▼

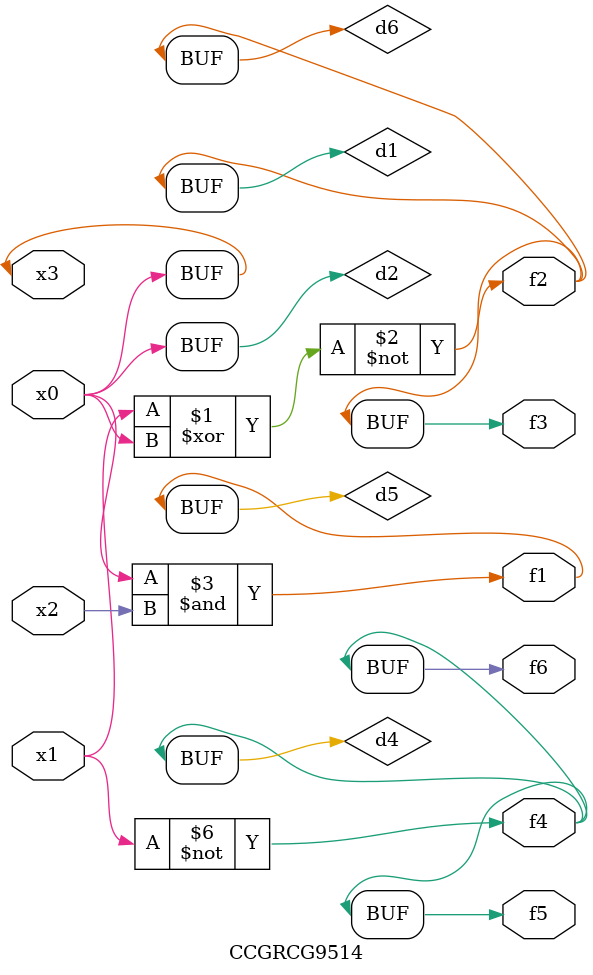
<source format=v>
module CCGRCG9514(
	input x0, x1, x2, x3,
	output f1, f2, f3, f4, f5, f6
);

	wire d1, d2, d3, d4, d5, d6;

	xnor (d1, x1, x3);
	buf (d2, x0, x3);
	nand (d3, x0, x2);
	not (d4, x1);
	nand (d5, d3);
	or (d6, d1);
	assign f1 = d5;
	assign f2 = d6;
	assign f3 = d6;
	assign f4 = d4;
	assign f5 = d4;
	assign f6 = d4;
endmodule

</source>
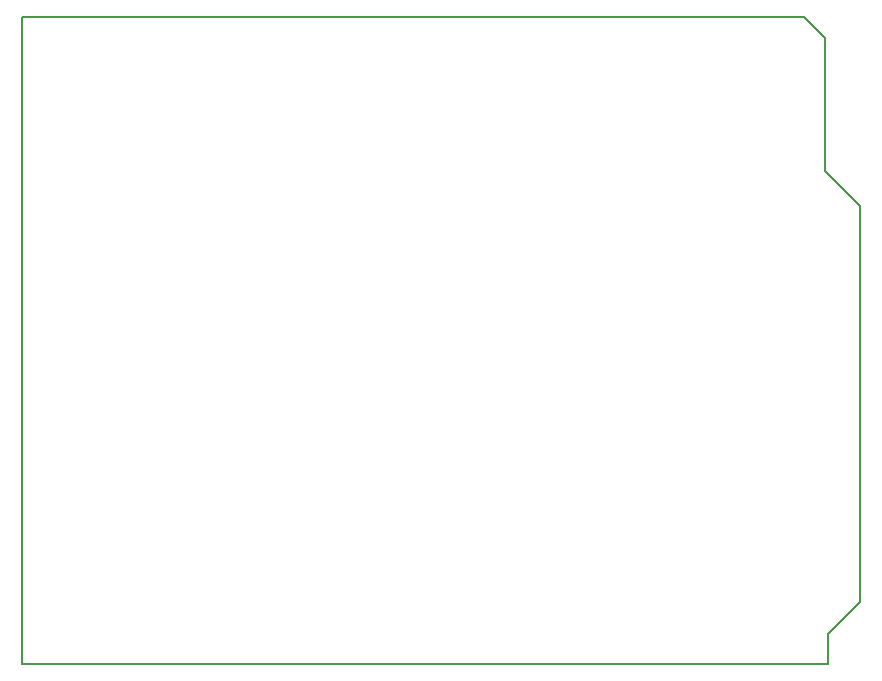
<source format=gbr>
%FSLAX34Y34*%
G04 Gerber Fmt 3.4, Leading zero omitted, Abs format*
G04 (created by PCBNEW (2014-02-26 BZR 4721)-product) date Wednesday, 20 August 2014 20:09:21*
%MOIN*%
G01*
G70*
G90*
G04 APERTURE LIST*
%ADD10C,0.005906*%
G04 APERTURE END LIST*
G54D10*
X30905Y-10334D02*
X31496Y-10334D01*
X30905Y-10433D02*
X30905Y-10334D01*
X30905Y-31889D02*
X30905Y-10433D01*
X57775Y-31889D02*
X30905Y-31889D01*
X57775Y-30905D02*
X57775Y-31889D01*
X58858Y-29822D02*
X57775Y-30905D01*
X58858Y-16633D02*
X58858Y-29822D01*
X57677Y-15452D02*
X58858Y-16633D01*
X57677Y-11023D02*
X57677Y-15452D01*
X56988Y-10334D02*
X57677Y-11023D01*
X31299Y-10334D02*
X56988Y-10334D01*
M02*

</source>
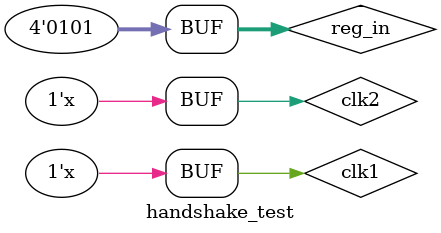
<source format=v>
`timescale 1ns / 1ps


module handshake_test(

    );
    
    reg clk1 = 0;
    reg clk2 = 0;
    
    reg [3:0] reg_in = 0;
    wire [3:0] reg_out;
    
    always #7 clk1 <= ~clk1;
    
    always #3 clk2 <= ~clk2;
    
    initial
    begin
        #40 reg_in <= 4'd1;
        #40 reg_in <= 4'd2;
        #40 reg_in <= 4'd3;
        #40 reg_in <= 4'd4;
        #40 reg_in <= 4'd5; 
    end
    
    register_handshake #(
        .WIDTH(4)
    ) hs_test
    (
        .clk_in(clk1),
        .reg_in(reg_in),
        .clk_out(clk2),
        .reg_out(reg_out)
    );
endmodule

</source>
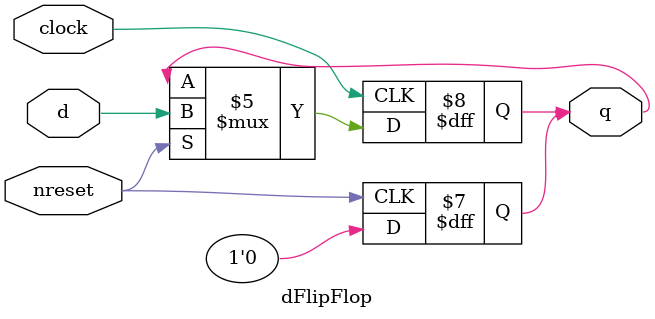
<source format=v>
`timescale 1ns / 1ns


module dFlipFlop(
    output q,
    input clock,
    input nreset,
    input d
    );
    
    reg q;
    
    always @(posedge clock)
    begin
        if (nreset == 1)
            q = d;
    end
    
    always @(negedge nreset)
    begin
        q = 0;
    end
    
endmodule

</source>
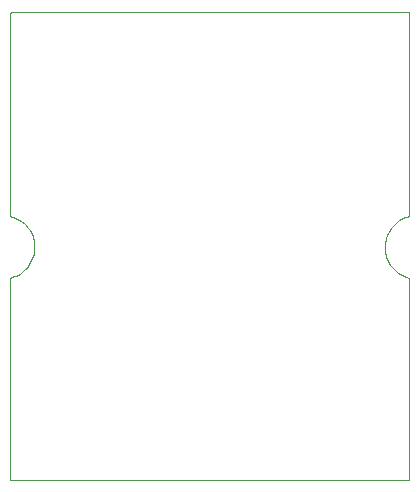
<source format=gbr>
%FSTAX23Y23*%
%MOMM*%
%SFA1B1*%

%IPPOS*%
%ADD39C,0.025400*%
%LNflightstick_buttonpanelv3r_profile-1*%
%LPD*%
G54D39*
X-16889Y-09373D02*
Y07536D01*
D01*
X-16888Y07545*
X-16887Y07554*
X-16886Y07563*
X-16884Y07571*
X-16881Y0758*
X-16878Y07588*
X-16874Y07596*
X-16869Y07604*
X-16864Y07611*
X-16859Y07618*
X-16853Y07625*
X-16846Y07631*
X-1684Y07636*
X-16832Y07642*
X-16825Y07646*
X-16817Y07651*
X-16809Y07654*
X-16801Y07657*
X-16792Y0766*
X-16783Y07662*
X-16774Y07663*
X-16766Y07663*
X-16757*
X-16748Y07663*
X-16739Y07662*
X-16737Y07661*
D01*
X-1656Y07721*
X-16388Y07792*
X-16221Y07876*
X-16061Y07971*
X-15907Y08077*
X-15762Y08193*
X-15624Y0832*
X-15496Y08455*
X-15378Y08599*
X-1527Y08751*
X-15172Y08911*
X-15087Y09076*
X-15013Y09248*
X-14951Y09424*
X-14901Y09603*
X-14864Y09786*
X-1484Y09971*
X-14829Y10157*
X-14829Y10222*
D01*
X-14835Y10409*
X-14855Y10594*
X-14887Y10778*
X-14932Y10959*
X-1499Y11136*
X-1506Y11309*
X-15141Y11477*
X-15235Y11639*
X-15339Y11793*
X-15454Y1194*
X-15579Y12079*
X-15713Y12208*
X-15856Y12328*
X-16007Y12438*
X-16165Y12537*
X-1633Y12624*
X-165Y127*
X-16675Y12764*
X-16737Y12783*
D01*
X-16746Y12782*
X-16755Y12781*
X-16764Y12781*
X-16773Y12782*
X-16781Y12783*
X-1679Y12785*
X-16799Y12787*
X-16807Y1279*
X-16815Y12793*
X-16823Y12797*
X-16831Y12802*
X-16838Y12807*
X-16845Y12813*
X-16851Y12819*
X-16858Y12825*
X-16863Y12832*
X-16868Y1284*
X-16873Y12847*
X-16877Y12855*
X-1688Y12863*
X-16883Y12872*
X-16885Y1288*
X-16887Y12889*
X-16888Y12898*
X-16889Y12907*
Y12909*
Y2975*
X-16891Y29775*
Y29972*
D01*
X-16891Y29981*
X-1689Y2999*
X-16888Y29998*
X-16886Y30007*
X-16883Y30015*
X-1688Y30024*
X-16876Y30032*
X-16872Y30039*
X-16867Y30047*
X-16861Y30054*
X-16855Y3006*
X-16849Y30067*
X-16842Y30072*
X-16835Y30077*
X-16827Y30082*
X-16819Y30086*
X-16811Y3009*
X-16803Y30093*
X-16794Y30096*
X-16786Y30097*
X-16777Y30099*
X-16768Y30099*
X-16764Y30099*
X16764*
D01*
X16772Y30099*
X16781Y30098*
X1679Y30096*
X16799Y30094*
X16807Y30092*
X16815Y30088*
X16823Y30084*
X16831Y3008*
X16838Y30075*
X16845Y30069*
X16852Y30064*
X16858Y30057*
X16864Y3005*
X16869Y30043*
X16874Y30036*
X16878Y30028*
X16882Y3002*
X16885Y30011*
X16887Y30003*
X16889Y29994*
X1689Y29985*
X16891Y29976*
X16891Y29972*
Y29845*
X16885Y29772*
Y12909*
D01*
X16885Y129*
X16884Y12891*
X16882Y12882*
X1688Y12873*
X16878Y12865*
X16874Y12857*
X1687Y12849*
X16866Y12841*
X16861Y12834*
X16855Y12827*
X16849Y1282*
X16843Y12814*
X16836Y12808*
X16829Y12803*
X16822Y12798*
X16814Y12794*
X16806Y1279*
X16797Y12787*
X16789Y12785*
X1678Y12783*
X16771Y12782*
X16762Y12781*
X16758Y12781*
X16726*
D01*
X1655Y12721*
X16378Y12649*
X16211Y12565*
X16051Y12469*
X15898Y12363*
X15752Y12246*
X15615Y12119*
X15488Y11984*
X1537Y11839*
X15262Y11687*
X15165Y11527*
X1508Y11361*
X15006Y1119*
X14945Y11014*
X14896Y10834*
X1486Y10651*
X14836Y10466*
X14826Y10279*
X14828Y10093*
X14844Y09907*
X14872Y09723*
X14914Y09541*
X14967Y09362*
X15034Y09188*
X15112Y09018*
X15202Y08855*
X15303Y08698*
X15414Y08549*
X15536Y08407*
X15668Y08275*
X15808Y08152*
X15956Y08039*
X16112Y07937*
X16275Y07846*
X16444Y07766*
X16618Y07699*
X16744Y07658*
X16816Y07603*
D01*
X16824Y07598*
X16831Y07593*
X16837Y07587*
X16844Y0758*
X16849Y07574*
X16855Y07566*
X16859Y07559*
X16864Y07551*
X16867Y07543*
X1687Y07535*
X16873Y07526*
X16875Y07517*
X16876Y07509*
X16877Y075*
X16877Y07494*
Y-09397*
D01*
X16877Y-09406*
X16876Y-09415*
X16874Y-09424*
X16872Y-09432*
X16869Y-09441*
X16866Y-09449*
X16862Y-09457*
X16858Y-09465*
X16853Y-09472*
X16847Y-09479*
X16841Y-09486*
X16835Y-09492*
X16828Y-09497*
X16821Y-09503*
X16813Y-09507*
X16805Y-09512*
X16797Y-09515*
X16789Y-09518*
X1678Y-09521*
X16772Y-09523*
X16763Y-09524*
X16754Y-09524*
X1675Y-09524*
X-16764*
D01*
X-16772Y-09524*
X-16781Y-09523*
X-1679Y-09522*
X-16799Y-0952*
X-16807Y-09517*
X-16815Y-09513*
X-16823Y-0951*
X-16831Y-09505*
X-16838Y-095*
X-16845Y-09495*
X-16852Y-09489*
X-16858Y-09482*
X-16864Y-09476*
X-16869Y-09468*
X-16874Y-09461*
X-16878Y-09453*
X-16882Y-09445*
X-16885Y-09436*
X-16887Y-09428*
X-16889Y-09419*
X-1689Y-0941*
X-16891Y-09402*
Y-09393*
X-1689Y-09384*
X-16889Y-09375*
X-16889Y-09373*
M02*
</source>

▲

■ **ACTION ITEM**
Write down again, exactly as given, only the lines above that fall from the line with "X1687Y12849*" to the line with "X16813Y-09507*", inclusive.

■ **EXPECTED ANSWER**
X1687Y12849*
X16866Y12841*
X16861Y12834*
X16855Y12827*
X16849Y1282*
X16843Y12814*
X16836Y12808*
X16829Y12803*
X16822Y12798*
X16814Y12794*
X16806Y1279*
X16797Y12787*
X16789Y12785*
X1678Y12783*
X16771Y12782*
X16762Y12781*
X16758Y12781*
X16726*
D01*
X1655Y12721*
X16378Y12649*
X16211Y12565*
X16051Y12469*
X15898Y12363*
X15752Y12246*
X15615Y12119*
X15488Y11984*
X1537Y11839*
X15262Y11687*
X15165Y11527*
X1508Y11361*
X15006Y1119*
X14945Y11014*
X14896Y10834*
X1486Y10651*
X14836Y10466*
X14826Y10279*
X14828Y10093*
X14844Y09907*
X14872Y09723*
X14914Y09541*
X14967Y09362*
X15034Y09188*
X15112Y09018*
X15202Y08855*
X15303Y08698*
X15414Y08549*
X15536Y08407*
X15668Y08275*
X15808Y08152*
X15956Y08039*
X16112Y07937*
X16275Y07846*
X16444Y07766*
X16618Y07699*
X16744Y07658*
X16816Y07603*
D01*
X16824Y07598*
X16831Y07593*
X16837Y07587*
X16844Y0758*
X16849Y07574*
X16855Y07566*
X16859Y07559*
X16864Y07551*
X16867Y07543*
X1687Y07535*
X16873Y07526*
X16875Y07517*
X16876Y07509*
X16877Y075*
X16877Y07494*
Y-09397*
D01*
X16877Y-09406*
X16876Y-09415*
X16874Y-09424*
X16872Y-09432*
X16869Y-09441*
X16866Y-09449*
X16862Y-09457*
X16858Y-09465*
X16853Y-09472*
X16847Y-09479*
X16841Y-09486*
X16835Y-09492*
X16828Y-09497*
X16821Y-09503*
X16813Y-09507*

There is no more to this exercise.